First published: Sun Jul 30 2017(Updated: )
The writeRandomBytes_RtlGenRandom function in xmlparse.c in libexpat in Expat 2.2.1 and 2.2.2 on Windows allows local users to gain privileges via a Trojan horse ADVAPI32.DLL in the current working directory because of an untrusted search path, aka DLL hijacking.
Credit: cve@mitre.org
Affected Software | Affected Version | How to fix |
---|---|---|
Libexpat | =2.2.1 | |
Libexpat | =2.2.2 | |
Microsoft Windows Operating System |
Sign up to SecAlerts for real-time vulnerability data matched to your software, aggregated from hundreds of sources.
CVE-2017-11742 is considered a moderate severity vulnerability due to the potential for local privilege escalation.

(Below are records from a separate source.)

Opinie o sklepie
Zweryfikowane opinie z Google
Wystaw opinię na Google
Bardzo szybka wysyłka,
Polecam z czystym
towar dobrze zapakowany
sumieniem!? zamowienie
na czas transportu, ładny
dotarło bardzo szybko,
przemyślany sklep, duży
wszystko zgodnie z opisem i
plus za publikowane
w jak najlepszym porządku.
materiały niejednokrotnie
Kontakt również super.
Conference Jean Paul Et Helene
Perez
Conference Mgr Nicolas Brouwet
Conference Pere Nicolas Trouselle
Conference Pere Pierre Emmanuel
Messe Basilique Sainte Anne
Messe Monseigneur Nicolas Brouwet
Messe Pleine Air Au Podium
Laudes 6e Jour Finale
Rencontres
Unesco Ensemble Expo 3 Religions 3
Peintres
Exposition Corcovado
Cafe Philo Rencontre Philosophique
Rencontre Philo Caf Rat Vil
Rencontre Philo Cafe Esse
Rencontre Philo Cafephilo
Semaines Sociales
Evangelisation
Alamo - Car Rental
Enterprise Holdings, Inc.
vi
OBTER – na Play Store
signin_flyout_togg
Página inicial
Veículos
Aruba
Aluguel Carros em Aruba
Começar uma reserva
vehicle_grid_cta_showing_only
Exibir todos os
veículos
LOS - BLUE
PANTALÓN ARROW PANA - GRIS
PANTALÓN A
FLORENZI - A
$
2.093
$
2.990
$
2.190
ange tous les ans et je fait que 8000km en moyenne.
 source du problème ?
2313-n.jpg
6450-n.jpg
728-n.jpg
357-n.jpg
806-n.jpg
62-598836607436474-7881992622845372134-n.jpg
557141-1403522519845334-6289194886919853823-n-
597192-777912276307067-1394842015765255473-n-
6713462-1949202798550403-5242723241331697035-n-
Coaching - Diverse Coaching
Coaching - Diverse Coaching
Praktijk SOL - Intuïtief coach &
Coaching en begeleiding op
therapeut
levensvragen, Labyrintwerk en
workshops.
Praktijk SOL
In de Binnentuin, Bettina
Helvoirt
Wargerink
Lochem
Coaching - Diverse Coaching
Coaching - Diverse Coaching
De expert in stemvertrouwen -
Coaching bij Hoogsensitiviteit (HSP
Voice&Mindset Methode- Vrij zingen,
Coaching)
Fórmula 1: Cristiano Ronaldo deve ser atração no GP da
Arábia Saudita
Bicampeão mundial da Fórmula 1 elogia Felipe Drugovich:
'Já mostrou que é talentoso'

To fix CVE-2017-11742, update to a later version of libexpat beyond 2.2.2 that addresses the DLL hijacking issue.
CVE-2017-11742 affects local users on Windows systems running vulnerable versions of libexpat, specifically 2.2.1 and 2.2.2.
CVE-2017-11742 exploits an untrusted search path vulnerability allowing a Trojan horse ADVAPI32.DLL to be used for privilege escalation.
As a workaround for CVE-2017-11742, ensure that the working directory does not contain untrusted or malicious DLL files.